Filter Stories by Type
A phenomenal pairing
Winners of the inaugural Prime Minister’s Science Prize Drs Bob Buckley and Jeff Tallon represent between them a significant proportion of the world’s expertise in high-temperature superconductivity — a developing technology predicted to be worth billions of dollars globally in the coming decade.

Dr Bob Buckley (left) and Dr Jeff Tallon: New Zealand science legends.
It’s almost 25 years since Drs Bob Buckley and Jeff Tallon first heard the astonishing news that the mysterious phenomenon called superconductivity had been discovered in a ceramic at temperatures far higher than previously thought possible.
This remarkable effect, in which some materials lose all electrical resistance, had once upon a time only been observed at temperatures as cold as outer space; this new threshold however was higher than the temperature of liquid nitrogen (-196 degrees Celsius or 77 Kelvin), a cheaply available coolant. The commercial potential this opened up was breathtaking.
Then it was Drs Buckley and Tallon’s turn to astonish the science world, when they won the international race to identify a new wonder ceramic that was observed to produce the same superconducting effect at the even higher temperature of -163ºC (110K). That they were also the ones to patent the formula is one of New Zealand’s science legends.
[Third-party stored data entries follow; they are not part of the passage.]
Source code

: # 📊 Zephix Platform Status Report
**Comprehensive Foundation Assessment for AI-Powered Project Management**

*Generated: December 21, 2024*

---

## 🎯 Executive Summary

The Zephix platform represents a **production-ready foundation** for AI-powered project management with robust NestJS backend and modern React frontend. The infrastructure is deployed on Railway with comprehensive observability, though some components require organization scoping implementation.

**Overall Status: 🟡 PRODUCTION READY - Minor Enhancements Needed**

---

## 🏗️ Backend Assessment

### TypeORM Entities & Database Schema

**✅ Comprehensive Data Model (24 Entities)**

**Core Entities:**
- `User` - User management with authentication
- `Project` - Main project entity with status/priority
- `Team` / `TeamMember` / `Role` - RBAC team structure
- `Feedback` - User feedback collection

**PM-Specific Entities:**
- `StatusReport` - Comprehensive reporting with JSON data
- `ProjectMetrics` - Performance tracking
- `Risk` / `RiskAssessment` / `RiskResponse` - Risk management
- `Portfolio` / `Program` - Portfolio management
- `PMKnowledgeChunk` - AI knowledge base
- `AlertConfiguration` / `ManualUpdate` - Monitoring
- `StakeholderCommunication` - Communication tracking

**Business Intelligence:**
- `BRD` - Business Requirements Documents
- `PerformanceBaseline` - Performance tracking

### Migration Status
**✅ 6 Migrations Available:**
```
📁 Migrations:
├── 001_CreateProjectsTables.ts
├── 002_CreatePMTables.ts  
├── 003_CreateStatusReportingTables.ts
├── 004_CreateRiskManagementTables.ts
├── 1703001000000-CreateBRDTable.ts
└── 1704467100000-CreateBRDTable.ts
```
It was a time of intense excitement.
Since then, Dr Buckley and Dr Tallon have patiently and single-mindedly pursued the goal of complete understanding of this phenomenon of high-temperature superconductivity, and have developed an array of applications for both new and existing magnetic and electrical devices, such as MRI[?] medical scanners and transformers.
Dr Tallon is building the theory through a comprehensive experimental programme, while Dr Buckley leads the team of more than 20 at IRL Gracefield, set on solving the technological problems associated with a fundamentally different, brittle conducting material that has to be kept at the right temperature. (The ‘high-temperature’ descriptor is somewhat misleading — 110K is still 163ºC below the freezing point of water.)
The pair’s research partnership has outlasted governments, restructurings, name changes and funding fashions. They’ve lost count of the grant applications, the reviews, the talks and the interviews where they must explain, yet again, just how they felt to people who cannot really understand the quantum behaviour behind the incredibly complicated electron interactions that underpin superconductivity. The Marsden Fund grant application Dr Tallon put in recently — and received — is aptly titled ‘Quantum Soup’.
A number of conditions have to be satisfied at the critical temperature at which superconductivity sets in. Here, the electrons abruptly transform from a chaotic rabble, dragged along by the electromagnetic field, into orderly pairs moving coherently in the same quantum state. From rock and roll to Viennese waltz.
Although these ceramic superconductors seem to behave quite differently from traditional low-temperature superconductors, as far as the relationship between the superconducting transition temperature and other parameters are concerned, Dr Tallon’s achievement has been to see that they are no different — the relationship is just disguised. However the great mystery as to why the electrons pair up remains. (In low-temperature superconductors it is understood that the pairing is prompted by vibration of the atoms.)
When asked if investors’ expectations of turning the science into gold are uncomfortable at times, Dr Buckley says it has not been “a negative pressure”. At each stage, they have had a clear direction and simply concentrated on the next step. The flashes of insight are interspersed by ‘head down’ periods of slower tempo, and some inevitable dead ends. Scientists understand and accept that the timescales for these developments are counted in decades.
Although the euphoria of cracking the structure of the 110K superconducting ceramic was a once-in-a-lifetime thrill, the formation of the company HTS-110[?] Ltd and sales of products such as the first dipole magnet to Brookhaven National Laboratory in New York continue to give “a terrific buzz”, says Dr Tallon. The most nerve-wracking period, apart from worrying about another team beating them to the magic HTS[?] formula, was hanging onto the patents through repeated legal challenges. The whole undertaking, particularly the crucial business relationship with American Superconductor Corporation, was at risk.
It’s been a long-haul journey. Medals they have aplenty, but the recent award of the inaugural Prime Minister’s Science Prize to both Dr Buckley and Dr Tallon has been a great encouragement to them personally and to the whole team.
The future of the technology looks ever brighter as concerns about energy and the environment favour these new superconductors that offer a broad range of smaller, lighter, more powerful and efficient electrical products.
About high-temperature superconductivity
Superconductivity is a phenomenon where some materials conduct electricity with no resistance or energy loss during the transmission process. While it would seem that high-temperature superconducting cables are very hot, they are in fact extremely cold and are termed high-temperature because they are comparatively much warmer than previously developed low-temperature superconducting materials, which operated at close to absolute zero — the temperature of liquid helium (-73 degrees Celsius).
HTS technology operates at the relatively warmer temperatures of liquid nitrogen (-196ºC). The colder the materials are, the greater the financial cost, so the development of HTS makes superconducting technology a viable commercial proposition.